■ EXERCISE OBJECTIVE
Give back every line of the data exactly. Pictures are not part of the copy.

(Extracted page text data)
________________

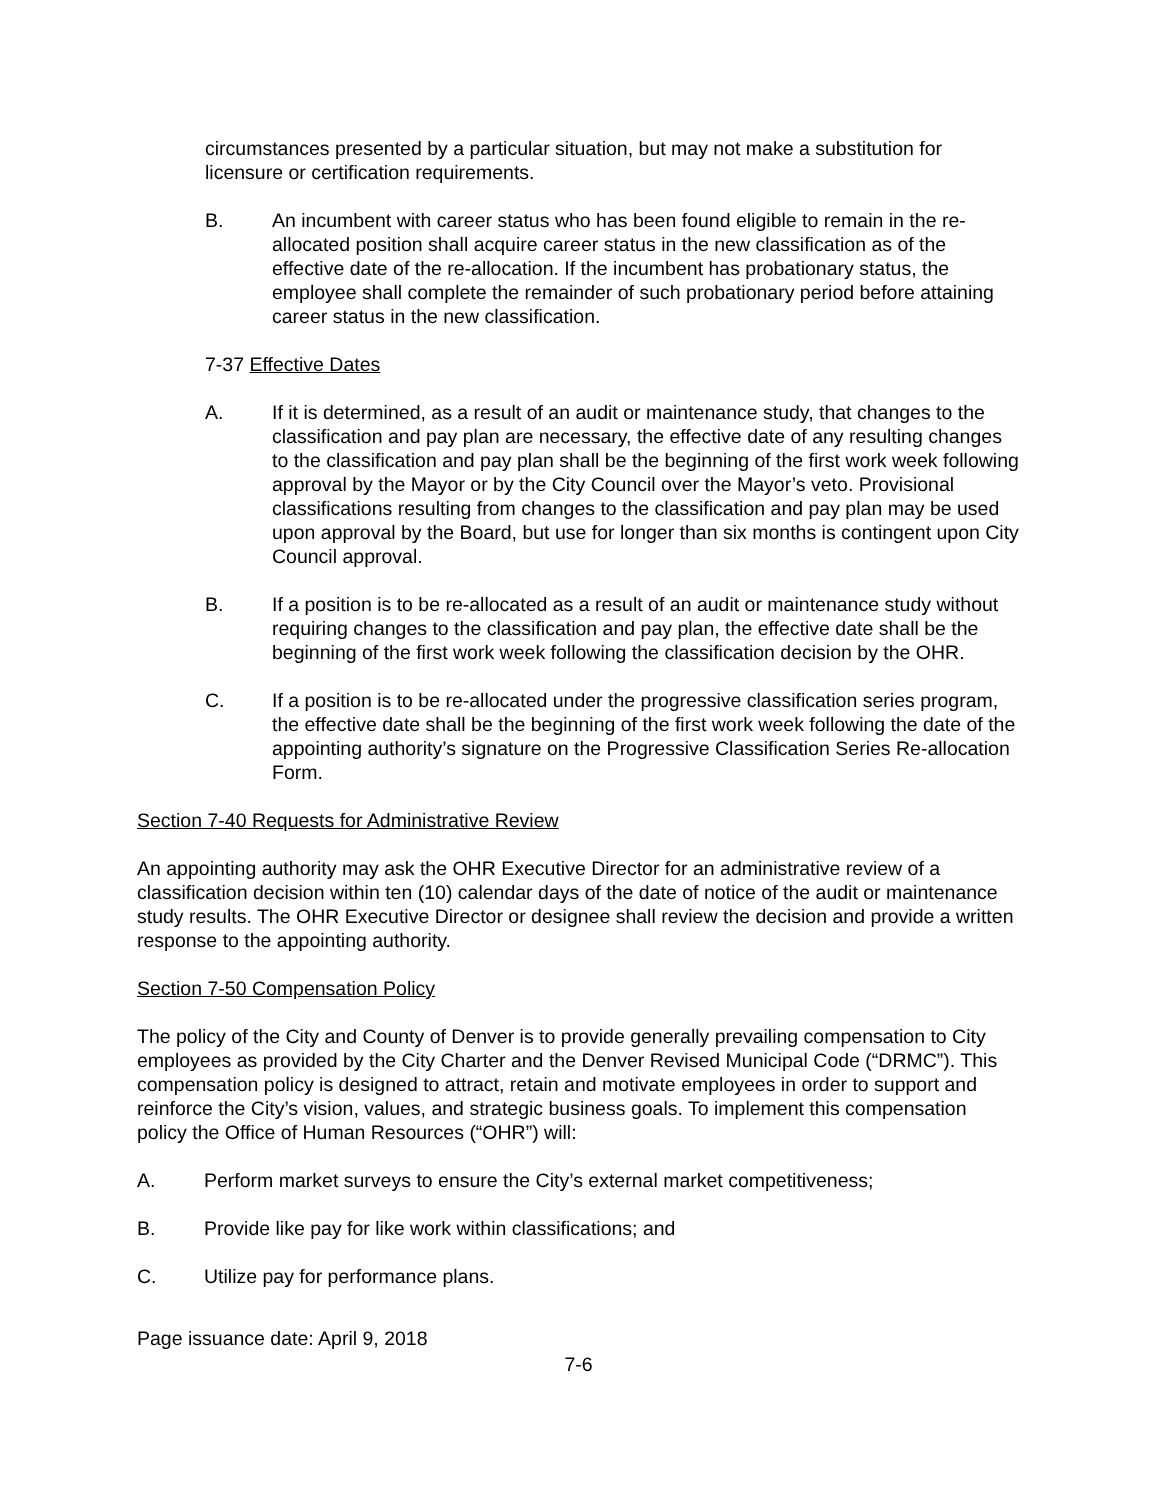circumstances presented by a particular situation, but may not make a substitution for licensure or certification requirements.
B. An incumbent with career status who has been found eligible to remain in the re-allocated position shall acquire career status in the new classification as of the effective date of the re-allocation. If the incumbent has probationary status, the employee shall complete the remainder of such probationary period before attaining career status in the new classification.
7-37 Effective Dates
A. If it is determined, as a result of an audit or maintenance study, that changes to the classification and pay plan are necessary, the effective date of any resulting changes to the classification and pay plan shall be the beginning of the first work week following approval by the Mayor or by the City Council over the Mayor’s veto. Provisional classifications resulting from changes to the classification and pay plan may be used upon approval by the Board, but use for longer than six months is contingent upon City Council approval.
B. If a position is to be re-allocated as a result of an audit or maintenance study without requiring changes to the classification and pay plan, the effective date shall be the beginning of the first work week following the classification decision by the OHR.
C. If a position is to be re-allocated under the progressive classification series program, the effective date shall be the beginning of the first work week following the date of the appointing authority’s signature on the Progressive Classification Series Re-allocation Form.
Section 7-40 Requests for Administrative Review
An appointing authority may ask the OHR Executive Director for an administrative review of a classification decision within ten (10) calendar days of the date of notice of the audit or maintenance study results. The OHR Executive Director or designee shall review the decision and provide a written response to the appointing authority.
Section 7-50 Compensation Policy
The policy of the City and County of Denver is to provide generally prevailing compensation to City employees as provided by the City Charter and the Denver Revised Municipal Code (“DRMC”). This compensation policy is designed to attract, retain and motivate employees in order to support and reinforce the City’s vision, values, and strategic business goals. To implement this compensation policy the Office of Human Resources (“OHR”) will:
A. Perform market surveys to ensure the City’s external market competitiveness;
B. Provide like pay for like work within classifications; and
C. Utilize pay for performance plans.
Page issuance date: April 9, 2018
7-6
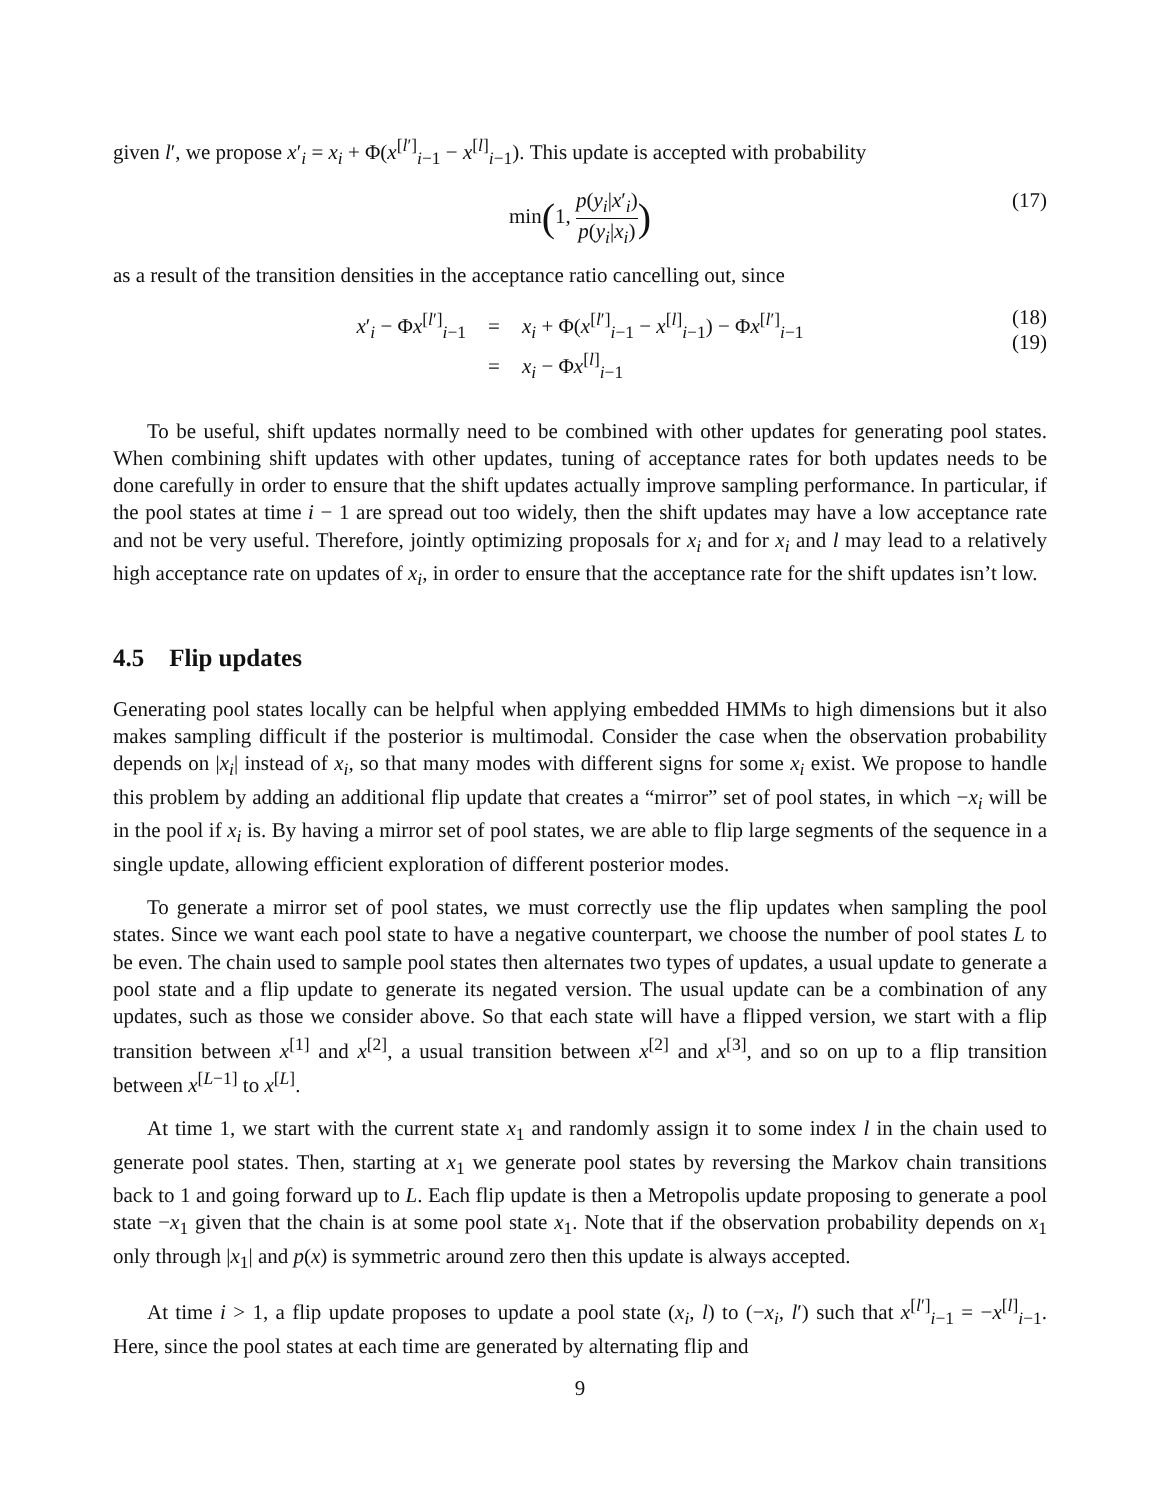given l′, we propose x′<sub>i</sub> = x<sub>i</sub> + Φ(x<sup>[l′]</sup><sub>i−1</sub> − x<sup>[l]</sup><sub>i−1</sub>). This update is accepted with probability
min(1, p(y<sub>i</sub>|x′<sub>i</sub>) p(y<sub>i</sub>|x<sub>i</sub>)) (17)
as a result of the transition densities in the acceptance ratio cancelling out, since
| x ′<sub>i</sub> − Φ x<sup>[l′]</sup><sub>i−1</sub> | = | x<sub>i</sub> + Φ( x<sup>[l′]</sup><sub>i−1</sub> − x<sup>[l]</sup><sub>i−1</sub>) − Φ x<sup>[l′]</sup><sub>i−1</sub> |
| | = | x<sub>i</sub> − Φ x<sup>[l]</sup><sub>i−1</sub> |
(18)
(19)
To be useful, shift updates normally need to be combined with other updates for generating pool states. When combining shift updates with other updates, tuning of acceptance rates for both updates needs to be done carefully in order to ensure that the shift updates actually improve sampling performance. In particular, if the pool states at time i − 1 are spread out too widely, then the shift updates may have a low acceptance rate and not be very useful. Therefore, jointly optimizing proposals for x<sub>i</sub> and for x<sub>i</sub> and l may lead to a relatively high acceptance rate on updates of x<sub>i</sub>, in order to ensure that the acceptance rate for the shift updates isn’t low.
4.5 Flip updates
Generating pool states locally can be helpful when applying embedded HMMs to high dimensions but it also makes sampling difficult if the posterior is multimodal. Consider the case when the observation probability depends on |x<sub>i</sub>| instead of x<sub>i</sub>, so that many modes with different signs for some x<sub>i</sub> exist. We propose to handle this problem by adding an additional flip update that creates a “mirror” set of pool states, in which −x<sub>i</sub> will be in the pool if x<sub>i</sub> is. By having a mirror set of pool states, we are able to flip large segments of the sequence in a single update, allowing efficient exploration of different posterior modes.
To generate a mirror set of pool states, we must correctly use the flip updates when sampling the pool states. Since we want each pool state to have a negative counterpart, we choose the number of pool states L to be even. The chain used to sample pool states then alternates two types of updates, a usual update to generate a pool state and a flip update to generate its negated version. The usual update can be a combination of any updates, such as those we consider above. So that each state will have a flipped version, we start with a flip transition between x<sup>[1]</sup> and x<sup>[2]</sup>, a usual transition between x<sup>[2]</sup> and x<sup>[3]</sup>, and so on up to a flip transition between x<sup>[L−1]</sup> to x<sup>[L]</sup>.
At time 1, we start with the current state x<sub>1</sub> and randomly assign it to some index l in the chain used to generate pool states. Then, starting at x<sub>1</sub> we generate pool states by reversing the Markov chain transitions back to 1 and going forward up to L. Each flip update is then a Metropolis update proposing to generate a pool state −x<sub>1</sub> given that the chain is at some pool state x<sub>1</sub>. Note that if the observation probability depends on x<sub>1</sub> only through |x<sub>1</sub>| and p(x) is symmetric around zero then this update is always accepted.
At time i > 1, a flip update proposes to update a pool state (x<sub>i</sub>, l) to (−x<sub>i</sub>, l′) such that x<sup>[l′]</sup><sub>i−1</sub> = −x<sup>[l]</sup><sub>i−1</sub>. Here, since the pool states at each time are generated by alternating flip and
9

________________

■ REPLY TO THE TASK
circumstances presented by a particular situation, but may not make a substitution for licensure or certification requirements.
B. An incumbent with career status who has been found eligible to remain in the re-allocated position shall acquire career status in the new classification as of the effective date of the re-allocation. If the incumbent has probationary status, the employee shall complete the remainder of such probationary period before attaining career status in the new classification.
7-37 Effective Dates
A. If it is determined, as a result of an audit or maintenance study, that changes to the classification and pay plan are necessary, the effective date of any resulting changes to the classification and pay plan shall be the beginning of the first work week following approval by the Mayor or by the City Council over the Mayor’s veto. Provisional classifications resulting from changes to the classification and pay plan may be used upon approval by the Board, but use for longer than six months is contingent upon City Council approval.
B. If a position is to be re-allocated as a result of an audit or maintenance study without requiring changes to the classification and pay plan, the effective date shall be the beginning of the first work week following the classification decision by the OHR.
C. If a position is to be re-allocated under the progressive classification series program, the effective date shall be the beginning of the first work week following the date of the appointing authority’s signature on the Progressive Classification Series Re-allocation Form.
Section 7-40 Requests for Administrative Review
An appointing authority may ask the OHR Executive Director for an administrative review of a classification decision within ten (10) calendar days of the date of notice of the audit or maintenance study results. The OHR Executive Director or designee shall review the decision and provide a written response to the appointing authority.
Section 7-50 Compensation Policy
The policy of the City and County of Denver is to provide generally prevailing compensation to City employees as provided by the City Charter and the Denver Revised Municipal Code (“DRMC”). This compensation policy is designed to attract, retain and motivate employees in order to support and reinforce the City’s vision, values, and strategic business goals. To implement this compensation policy the Office of Human Resources (“OHR”) will:
A. Perform market surveys to ensure the City’s external market competitiveness;
B. Provide like pay for like work within classifications; and
C. Utilize pay for performance plans.
Page issuance date: April 9, 2018
7-6
given l′, we propose x′<sub>i</sub> = x<sub>i</sub> + Φ(x<sup>[l′]</sup><sub>i−1</sub> − x<sup>[l]</sup><sub>i−1</sub>). This update is accepted with probability
min(1, p(y<sub>i</sub>|x′<sub>i</sub>) p(y<sub>i</sub>|x<sub>i</sub>)) (17)
as a result of the transition densities in the acceptance ratio cancelling out, since
| x ′<sub>i</sub> − Φ x<sup>[l′]</sup><sub>i−1</sub> | = | x<sub>i</sub> + Φ( x<sup>[l′]</sup><sub>i−1</sub> − x<sup>[l]</sup><sub>i−1</sub>) − Φ x<sup>[l′]</sup><sub>i−1</sub> |
| | = | x<sub>i</sub> − Φ x<sup>[l]</sup><sub>i−1</sub> |
(18)
(19)
To be useful, shift updates normally need to be combined with other updates for generating pool states. When combining shift updates with other updates, tuning of acceptance rates for both updates needs to be done carefully in order to ensure that the shift updates actually improve sampling performance. In particular, if the pool states at time i − 1 are spread out too widely, then the shift updates may have a low acceptance rate and not be very useful. Therefore, jointly optimizing proposals for x<sub>i</sub> and for x<sub>i</sub> and l may lead to a relatively high acceptance rate on updates of x<sub>i</sub>, in order to ensure that the acceptance rate for the shift updates isn’t low.
4.5 Flip updates
Generating pool states locally can be helpful when applying embedded HMMs to high dimensions but it also makes sampling difficult if the posterior is multimodal. Consider the case when the observation probability depends on |x<sub>i</sub>| instead of x<sub>i</sub>, so that many modes with different signs for some x<sub>i</sub> exist. We propose to handle this problem by adding an additional flip update that creates a “mirror” set of pool states, in which −x<sub>i</sub> will be in the pool if x<sub>i</sub> is. By having a mirror set of pool states, we are able to flip large segments of the sequence in a single update, allowing efficient exploration of different posterior modes.
To generate a mirror set of pool states, we must correctly use the flip updates when sampling the pool states. Since we want each pool state to have a negative counterpart, we choose the number of pool states L to be even. The chain used to sample pool states then alternates two types of updates, a usual update to generate a pool state and a flip update to generate its negated version. The usual update can be a combination of any updates, such as those we consider above. So that each state will have a flipped version, we start with a flip transition between x<sup>[1]</sup> and x<sup>[2]</sup>, a usual transition between x<sup>[2]</sup> and x<sup>[3]</sup>, and so on up to a flip transition between x<sup>[L−1]</sup> to x<sup>[L]</sup>.
At time 1, we start with the current state x<sub>1</sub> and randomly assign it to some index l in the chain used to generate pool states. Then, starting at x<sub>1</sub> we generate pool states by reversing the Markov chain transitions back to 1 and going forward up to L. Each flip update is then a Metropolis update proposing to generate a pool state −x<sub>1</sub> given that the chain is at some pool state x<sub>1</sub>. Note that if the observation probability depends on x<sub>1</sub> only through |x<sub>1</sub>| and p(x) is symmetric around zero then this update is always accepted.
At time i > 1, a flip update proposes to update a pool state (x<sub>i</sub>, l) to (−x<sub>i</sub>, l′) such that x<sup>[l′]</sup><sub>i−1</sub> = −x<sup>[l]</sup><sub>i−1</sub>. Here, since the pool states at each time are generated by alternating flip and
9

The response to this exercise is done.